Your answer must consist solely of the line containing "- [x] Responsive on mobile" and all subsequent lines through the end of the entries, reproduced exactly.
┄┄┄┄┄┄
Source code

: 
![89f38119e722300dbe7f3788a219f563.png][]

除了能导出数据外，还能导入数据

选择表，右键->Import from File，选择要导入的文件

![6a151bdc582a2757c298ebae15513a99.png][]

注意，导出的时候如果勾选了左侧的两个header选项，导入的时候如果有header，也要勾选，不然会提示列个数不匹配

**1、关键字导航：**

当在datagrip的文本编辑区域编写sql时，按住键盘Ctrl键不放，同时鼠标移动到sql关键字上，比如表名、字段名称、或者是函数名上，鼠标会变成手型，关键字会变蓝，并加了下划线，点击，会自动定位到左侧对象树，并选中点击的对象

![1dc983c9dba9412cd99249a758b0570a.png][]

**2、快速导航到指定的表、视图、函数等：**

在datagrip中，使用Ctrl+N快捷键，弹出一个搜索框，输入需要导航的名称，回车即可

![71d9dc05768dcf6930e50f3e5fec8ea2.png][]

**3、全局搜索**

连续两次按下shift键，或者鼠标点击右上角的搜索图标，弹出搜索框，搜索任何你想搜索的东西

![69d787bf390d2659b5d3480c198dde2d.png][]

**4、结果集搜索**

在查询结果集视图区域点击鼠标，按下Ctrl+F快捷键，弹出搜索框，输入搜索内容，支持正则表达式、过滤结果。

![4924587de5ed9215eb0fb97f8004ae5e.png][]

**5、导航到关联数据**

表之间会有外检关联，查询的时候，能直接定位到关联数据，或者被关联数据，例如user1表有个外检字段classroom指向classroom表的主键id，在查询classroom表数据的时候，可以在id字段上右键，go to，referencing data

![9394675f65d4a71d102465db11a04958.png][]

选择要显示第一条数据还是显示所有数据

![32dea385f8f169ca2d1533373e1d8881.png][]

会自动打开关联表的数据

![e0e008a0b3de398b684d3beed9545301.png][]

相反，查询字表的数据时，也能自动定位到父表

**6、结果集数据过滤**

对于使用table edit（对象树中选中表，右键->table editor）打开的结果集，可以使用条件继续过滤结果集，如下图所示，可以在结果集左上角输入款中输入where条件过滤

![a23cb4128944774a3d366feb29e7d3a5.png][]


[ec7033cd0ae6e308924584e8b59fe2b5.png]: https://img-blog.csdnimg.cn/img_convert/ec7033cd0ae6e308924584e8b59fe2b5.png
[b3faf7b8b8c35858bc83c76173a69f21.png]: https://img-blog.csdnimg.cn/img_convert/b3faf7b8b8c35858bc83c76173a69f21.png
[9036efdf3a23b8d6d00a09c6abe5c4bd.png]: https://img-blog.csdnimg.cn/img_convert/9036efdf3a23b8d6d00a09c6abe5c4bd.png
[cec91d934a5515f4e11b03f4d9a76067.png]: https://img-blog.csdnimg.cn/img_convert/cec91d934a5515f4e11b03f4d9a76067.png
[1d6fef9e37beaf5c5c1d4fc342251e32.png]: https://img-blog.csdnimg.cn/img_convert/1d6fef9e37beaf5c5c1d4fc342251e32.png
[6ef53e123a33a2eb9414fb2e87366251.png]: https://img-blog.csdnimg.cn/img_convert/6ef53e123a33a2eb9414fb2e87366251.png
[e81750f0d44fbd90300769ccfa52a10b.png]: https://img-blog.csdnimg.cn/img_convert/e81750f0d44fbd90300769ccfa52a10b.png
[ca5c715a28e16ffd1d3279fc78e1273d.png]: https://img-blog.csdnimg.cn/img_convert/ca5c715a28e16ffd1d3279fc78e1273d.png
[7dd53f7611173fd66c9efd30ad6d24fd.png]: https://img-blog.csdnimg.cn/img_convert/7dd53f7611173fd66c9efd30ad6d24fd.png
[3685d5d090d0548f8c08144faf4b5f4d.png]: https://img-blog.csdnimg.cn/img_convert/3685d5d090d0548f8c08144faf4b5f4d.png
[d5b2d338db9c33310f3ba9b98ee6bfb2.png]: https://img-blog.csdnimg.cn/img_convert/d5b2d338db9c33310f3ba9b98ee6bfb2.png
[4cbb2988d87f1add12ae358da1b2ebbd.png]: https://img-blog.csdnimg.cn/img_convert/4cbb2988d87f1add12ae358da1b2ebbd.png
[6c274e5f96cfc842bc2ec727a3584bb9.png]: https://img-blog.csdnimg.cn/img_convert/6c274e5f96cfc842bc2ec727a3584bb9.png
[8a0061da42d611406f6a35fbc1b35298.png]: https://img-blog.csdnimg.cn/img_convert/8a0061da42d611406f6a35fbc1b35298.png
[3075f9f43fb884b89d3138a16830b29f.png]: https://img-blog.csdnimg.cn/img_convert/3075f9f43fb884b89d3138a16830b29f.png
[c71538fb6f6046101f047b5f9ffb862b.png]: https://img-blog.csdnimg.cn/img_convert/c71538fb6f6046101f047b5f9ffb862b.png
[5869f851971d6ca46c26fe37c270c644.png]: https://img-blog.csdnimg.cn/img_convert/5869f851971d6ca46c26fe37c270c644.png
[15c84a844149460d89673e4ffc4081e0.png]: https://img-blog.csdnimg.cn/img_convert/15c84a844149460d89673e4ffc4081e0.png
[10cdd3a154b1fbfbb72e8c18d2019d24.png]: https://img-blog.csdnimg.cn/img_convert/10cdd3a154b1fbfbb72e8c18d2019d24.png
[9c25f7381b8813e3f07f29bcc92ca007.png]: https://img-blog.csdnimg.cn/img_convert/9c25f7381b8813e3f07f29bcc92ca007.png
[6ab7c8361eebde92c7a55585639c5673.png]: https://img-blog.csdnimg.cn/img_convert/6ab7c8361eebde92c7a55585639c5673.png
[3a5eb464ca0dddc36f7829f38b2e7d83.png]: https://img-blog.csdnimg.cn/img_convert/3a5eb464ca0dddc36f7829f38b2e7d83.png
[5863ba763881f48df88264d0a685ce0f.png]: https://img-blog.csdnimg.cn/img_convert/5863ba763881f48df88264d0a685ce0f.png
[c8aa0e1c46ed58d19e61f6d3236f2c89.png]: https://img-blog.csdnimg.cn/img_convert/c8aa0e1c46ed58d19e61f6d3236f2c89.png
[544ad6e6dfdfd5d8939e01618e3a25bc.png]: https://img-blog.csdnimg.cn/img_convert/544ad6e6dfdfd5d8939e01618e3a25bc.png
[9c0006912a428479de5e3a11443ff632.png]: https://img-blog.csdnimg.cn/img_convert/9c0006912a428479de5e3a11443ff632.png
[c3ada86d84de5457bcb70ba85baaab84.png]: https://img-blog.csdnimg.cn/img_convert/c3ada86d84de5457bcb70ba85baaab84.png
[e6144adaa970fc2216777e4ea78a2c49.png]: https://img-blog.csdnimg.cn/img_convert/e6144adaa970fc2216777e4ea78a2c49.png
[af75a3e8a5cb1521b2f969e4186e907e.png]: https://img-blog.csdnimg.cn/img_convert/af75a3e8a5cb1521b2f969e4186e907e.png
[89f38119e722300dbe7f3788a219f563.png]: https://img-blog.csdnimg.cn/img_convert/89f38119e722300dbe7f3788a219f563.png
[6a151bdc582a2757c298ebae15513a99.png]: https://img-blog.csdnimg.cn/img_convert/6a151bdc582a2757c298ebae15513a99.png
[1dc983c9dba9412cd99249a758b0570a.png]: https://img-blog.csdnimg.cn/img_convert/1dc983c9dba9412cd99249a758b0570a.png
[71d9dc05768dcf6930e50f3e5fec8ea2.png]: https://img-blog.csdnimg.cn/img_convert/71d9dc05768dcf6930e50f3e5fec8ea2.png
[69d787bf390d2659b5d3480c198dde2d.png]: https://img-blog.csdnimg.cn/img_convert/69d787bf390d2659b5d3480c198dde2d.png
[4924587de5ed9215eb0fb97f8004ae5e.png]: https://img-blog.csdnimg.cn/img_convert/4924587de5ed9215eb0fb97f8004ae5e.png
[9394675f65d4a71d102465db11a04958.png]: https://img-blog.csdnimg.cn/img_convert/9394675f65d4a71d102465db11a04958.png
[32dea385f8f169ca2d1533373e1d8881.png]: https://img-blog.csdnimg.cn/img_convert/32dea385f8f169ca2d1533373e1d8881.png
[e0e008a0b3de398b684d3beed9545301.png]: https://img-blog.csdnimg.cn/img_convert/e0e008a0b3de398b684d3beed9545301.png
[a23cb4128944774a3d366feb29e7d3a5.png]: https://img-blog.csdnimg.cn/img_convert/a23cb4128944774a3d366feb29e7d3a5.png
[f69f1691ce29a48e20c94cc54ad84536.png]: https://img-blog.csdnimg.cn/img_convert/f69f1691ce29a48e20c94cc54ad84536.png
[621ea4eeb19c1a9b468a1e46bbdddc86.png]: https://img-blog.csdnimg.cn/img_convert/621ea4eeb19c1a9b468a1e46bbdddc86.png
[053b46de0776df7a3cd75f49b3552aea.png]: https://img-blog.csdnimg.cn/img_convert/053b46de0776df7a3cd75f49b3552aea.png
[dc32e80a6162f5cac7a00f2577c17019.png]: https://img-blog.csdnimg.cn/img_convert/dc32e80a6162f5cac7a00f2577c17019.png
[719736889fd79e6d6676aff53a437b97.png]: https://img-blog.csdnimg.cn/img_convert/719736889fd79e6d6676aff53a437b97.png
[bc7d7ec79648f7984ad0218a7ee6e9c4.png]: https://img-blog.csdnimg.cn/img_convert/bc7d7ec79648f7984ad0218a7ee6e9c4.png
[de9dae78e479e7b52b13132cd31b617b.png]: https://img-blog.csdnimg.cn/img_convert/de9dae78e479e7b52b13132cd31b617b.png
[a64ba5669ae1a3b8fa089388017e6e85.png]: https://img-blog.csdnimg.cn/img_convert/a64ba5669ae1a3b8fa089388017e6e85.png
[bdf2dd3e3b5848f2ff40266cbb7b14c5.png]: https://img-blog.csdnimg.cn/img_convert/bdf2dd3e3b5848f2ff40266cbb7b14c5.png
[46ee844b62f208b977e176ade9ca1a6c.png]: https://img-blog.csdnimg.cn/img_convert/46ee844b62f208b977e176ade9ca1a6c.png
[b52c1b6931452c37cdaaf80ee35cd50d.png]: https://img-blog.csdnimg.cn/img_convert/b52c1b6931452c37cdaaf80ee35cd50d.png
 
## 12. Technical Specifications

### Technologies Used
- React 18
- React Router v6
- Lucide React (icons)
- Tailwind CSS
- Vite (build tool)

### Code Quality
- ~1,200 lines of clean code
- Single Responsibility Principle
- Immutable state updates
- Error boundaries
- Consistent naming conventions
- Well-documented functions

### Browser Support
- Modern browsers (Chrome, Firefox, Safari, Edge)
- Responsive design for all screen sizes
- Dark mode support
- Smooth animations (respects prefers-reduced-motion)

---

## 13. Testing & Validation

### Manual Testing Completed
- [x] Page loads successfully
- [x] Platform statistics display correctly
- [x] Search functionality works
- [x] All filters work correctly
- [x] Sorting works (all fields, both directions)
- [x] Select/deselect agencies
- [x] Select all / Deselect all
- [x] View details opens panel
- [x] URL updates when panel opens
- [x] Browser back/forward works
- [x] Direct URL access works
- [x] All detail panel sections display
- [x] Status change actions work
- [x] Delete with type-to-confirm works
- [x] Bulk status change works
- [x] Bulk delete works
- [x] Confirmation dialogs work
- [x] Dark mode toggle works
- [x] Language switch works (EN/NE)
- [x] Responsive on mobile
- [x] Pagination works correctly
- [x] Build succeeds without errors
┄┄┄┄┄┄
• [SOLUTION]
- [x] Responsive on mobile
- [x] Pagination works correctly
- [x] Build succeeds without errors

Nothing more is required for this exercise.